Looking at the recipes that we make at school and I send home, we make a lot of bread products. As part of our "changes" unit, we made a simple yeast bread again. We did some reflective journalling today, and I offered to make word cards for any new words anyone would like for their drawing and writing. One boy asked to write "bread" -- our bread that we had mixed the day before and shaped and baked that morning was cooling on a cutting board right next to his table.
He added a drawing of a boy licking his lips at the smell of fresh bread coming out of the oven:
It always goes quickly.
These are the things I wish we could do more often in the classroom. Something as simple as baking bread can make an environment so comforting for children and adults, too. Children need the opportunity to see adults being creative and enjoying themselves. I've often thought about opening up my own book during our occasional book times. When we were sewing, I worked on my own embroidery.
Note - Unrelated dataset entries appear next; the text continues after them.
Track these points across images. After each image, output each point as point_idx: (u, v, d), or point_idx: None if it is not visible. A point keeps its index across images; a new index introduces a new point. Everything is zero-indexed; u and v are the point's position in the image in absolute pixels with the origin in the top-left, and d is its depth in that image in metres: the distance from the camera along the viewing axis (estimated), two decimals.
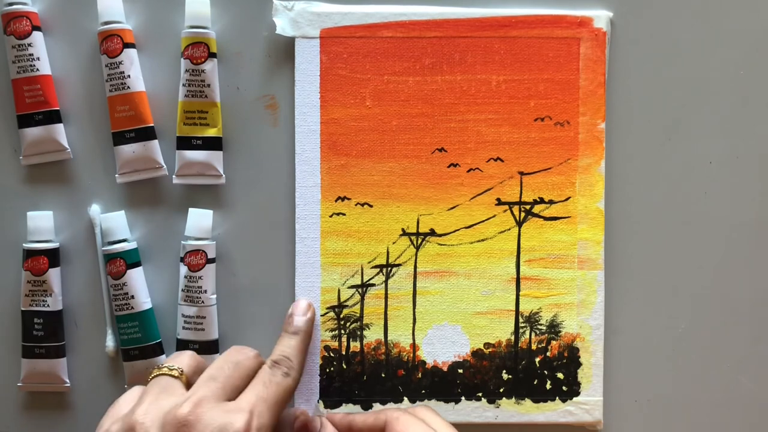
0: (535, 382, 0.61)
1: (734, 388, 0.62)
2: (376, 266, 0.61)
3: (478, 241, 0.61)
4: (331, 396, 0.61)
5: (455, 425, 0.60)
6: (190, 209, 0.60)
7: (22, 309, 0.60)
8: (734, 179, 0.62)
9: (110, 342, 0.61)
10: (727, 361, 0.62)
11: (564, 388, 0.61)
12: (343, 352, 0.61)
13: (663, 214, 0.62)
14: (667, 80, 0.61)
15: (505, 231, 0.61)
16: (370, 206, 0.60)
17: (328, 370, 0.61)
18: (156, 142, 0.60)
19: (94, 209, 0.61)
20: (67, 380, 0.61)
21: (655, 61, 0.61)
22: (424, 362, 0.61)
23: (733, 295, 0.62)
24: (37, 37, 0.59)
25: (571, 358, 0.61)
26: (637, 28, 0.61)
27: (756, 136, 0.62)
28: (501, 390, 0.61)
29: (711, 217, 0.62)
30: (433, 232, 0.61)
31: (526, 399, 0.61)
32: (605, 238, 0.61)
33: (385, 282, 0.61)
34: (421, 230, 0.61)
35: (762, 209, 0.62)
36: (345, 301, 0.61)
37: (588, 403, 0.61)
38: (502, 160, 0.60)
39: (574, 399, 0.61)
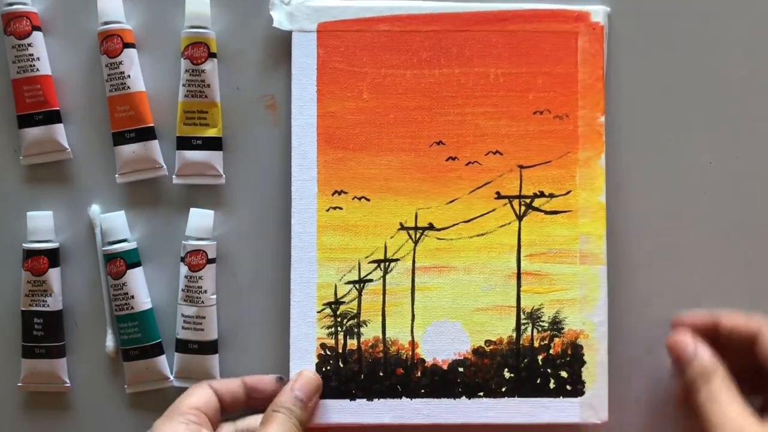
0: (538, 381, 0.60)
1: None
2: (373, 261, 0.60)
3: (478, 235, 0.60)
4: (328, 396, 0.60)
5: (456, 426, 0.59)
6: (192, 209, 0.60)
7: (22, 309, 0.60)
8: (734, 178, 0.62)
9: (110, 342, 0.61)
10: None
11: (568, 387, 0.59)
12: (340, 350, 0.60)
13: (664, 207, 0.61)
14: (665, 74, 0.61)
15: (505, 225, 0.60)
16: (368, 200, 0.60)
17: (324, 369, 0.59)
18: (156, 142, 0.60)
19: (94, 209, 0.61)
20: (67, 380, 0.61)
21: (654, 54, 0.61)
22: (423, 360, 0.60)
23: (733, 293, 0.61)
24: (37, 37, 0.60)
25: (575, 356, 0.59)
26: (634, 22, 0.61)
27: (756, 135, 0.61)
28: (503, 389, 0.60)
29: (712, 209, 0.61)
30: (431, 227, 0.60)
31: (530, 398, 0.60)
32: (607, 233, 0.60)
33: (383, 277, 0.60)
34: (419, 224, 0.60)
35: (762, 208, 0.61)
36: (342, 297, 0.60)
37: (593, 403, 0.59)
38: (501, 154, 0.60)
39: (579, 398, 0.59)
Teachers can model things that aren't just "teaching", right? Isn't modeling a form of teaching?
I think teachers spend a lot of time fretting and whizzing around the room this way and that, and that can create a tense mood. I know I'm guilty of it. The art teacher here mentioned that he used to teach in a Kindergarten in Massachusetts where there was a fireplace in the classroom, and he would sit in a rocking chair and knit from time to time by the fire.
I think that is a teacher is responsible and attentive to children's needs and creates an appropriate environment, there is definitely a place for them to model other activities and hobbies for children to observe.